Elsevier

Gene

Volume 486, Issues 1–2, 15 October 2011, Pages 104-109
Gene

Letter
No association of pre-microRNA-146a rs2910164 polymorphism and risk of hepatocellular carcinoma development in Turkish population: A case-control study

https://doi.org/10.1016/j.gene.2011.07.006Get rights and content

Abstract

Aim

MicroRNAs (miRNAs) are an abundant class of small non-protein coding RNAs with posttranscriptional regulatory functions as tumor suppressors and oncogenes. Aberrant expression and structural alteration of miRNAs are considered to participate in tumorigenesis and cancer development. It has been suggested that the presence of single nucleotide polymorphisms in precursor miRNAs (pre-miRNAs) can alter miRNA processing, expression, and/or binding to target mRNA and represent another type of genetic variability that can contribute to the susceptibility of human cancers. A G/C polymorphism (rs2910164), which is located in the sequence of miR-146a precursor, results in a change from G:U to C:U in its stem region.

Methods

To determine the association of the miR-146a rs2910164 polymorphism on the risk of hepatocellular carcinoma (HCC) development in Turkish population, a hospital-based case-control study was designed consisting of 222 subjects with HCC and 222 cancer-free control subjects matched on age, gender, smoking and alcohol status. The genotype frequency of miR-146a rs2910164 polymorphism was determined by using a polymerase chain reaction-restriction fragment length polymorphism (PCR-RFLP) assay.

Results

No statistically significant differences were found in the allele or genotype distributions of the miR-146a rs2910164 polymorphism among HCC and cancer-free control subjects (p > 0.05).

Conclusion

Our results demonstrate that the miR-146a rs2910164 polymorphism has nomajor role in genetic susceptibility to hepatocellular carcinogenesis, at least in the population studied here.
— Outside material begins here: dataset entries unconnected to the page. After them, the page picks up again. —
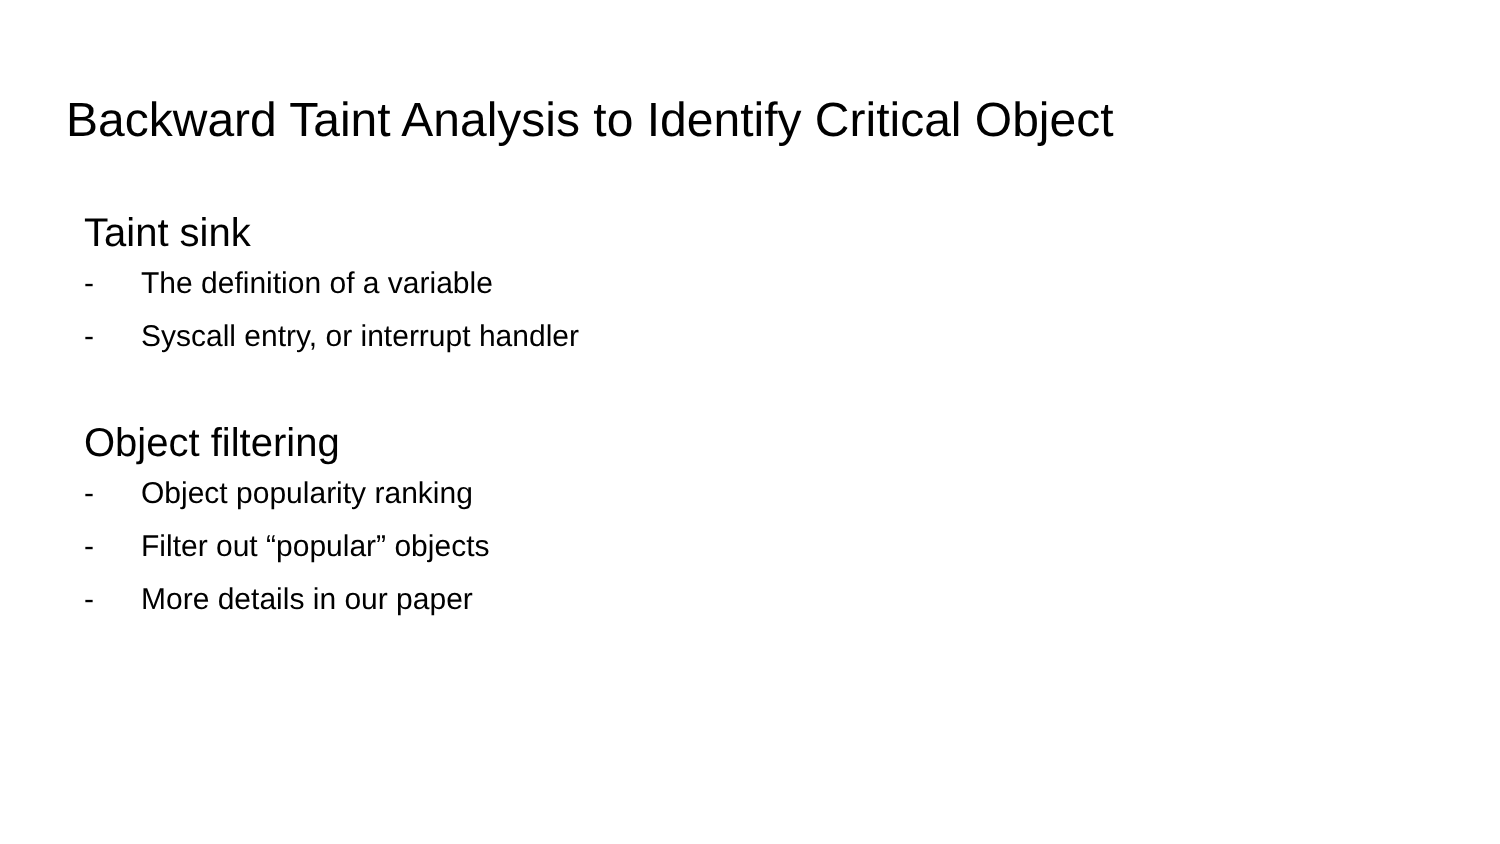Backward Taint Analysis to Identify Critical Object
Taint sink
- The definition of a variable
- Syscall entry, or interrupt handler
Object filtering
- Object popularity ranking
- Filter out “popular” objects
- More details in our paper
Independent studies are needed to validate our findings in a larger series, as well as in patients of different ethnic origins.

Introduction

Hepatocellular carcinoma (HCC) is the fifth most common cancer worldwide and the third leading cause of cancer death. Because of its high fatality rates, the incidence and mortality rates are approximately equal (Parkin et al., 2005). Although chronic hepatitis B virus (HBV) or hepatitis C virus (HCV) infections are the major cause of HCC, only a fraction of infected patients develop HCC during their lifetime, implying that genetic factors might contribute to the carcinogenic mechanism; therefore the identification of other risk characteristics (such as genetic polymorphisms) to stratify those individuals into high-risk populations is needed.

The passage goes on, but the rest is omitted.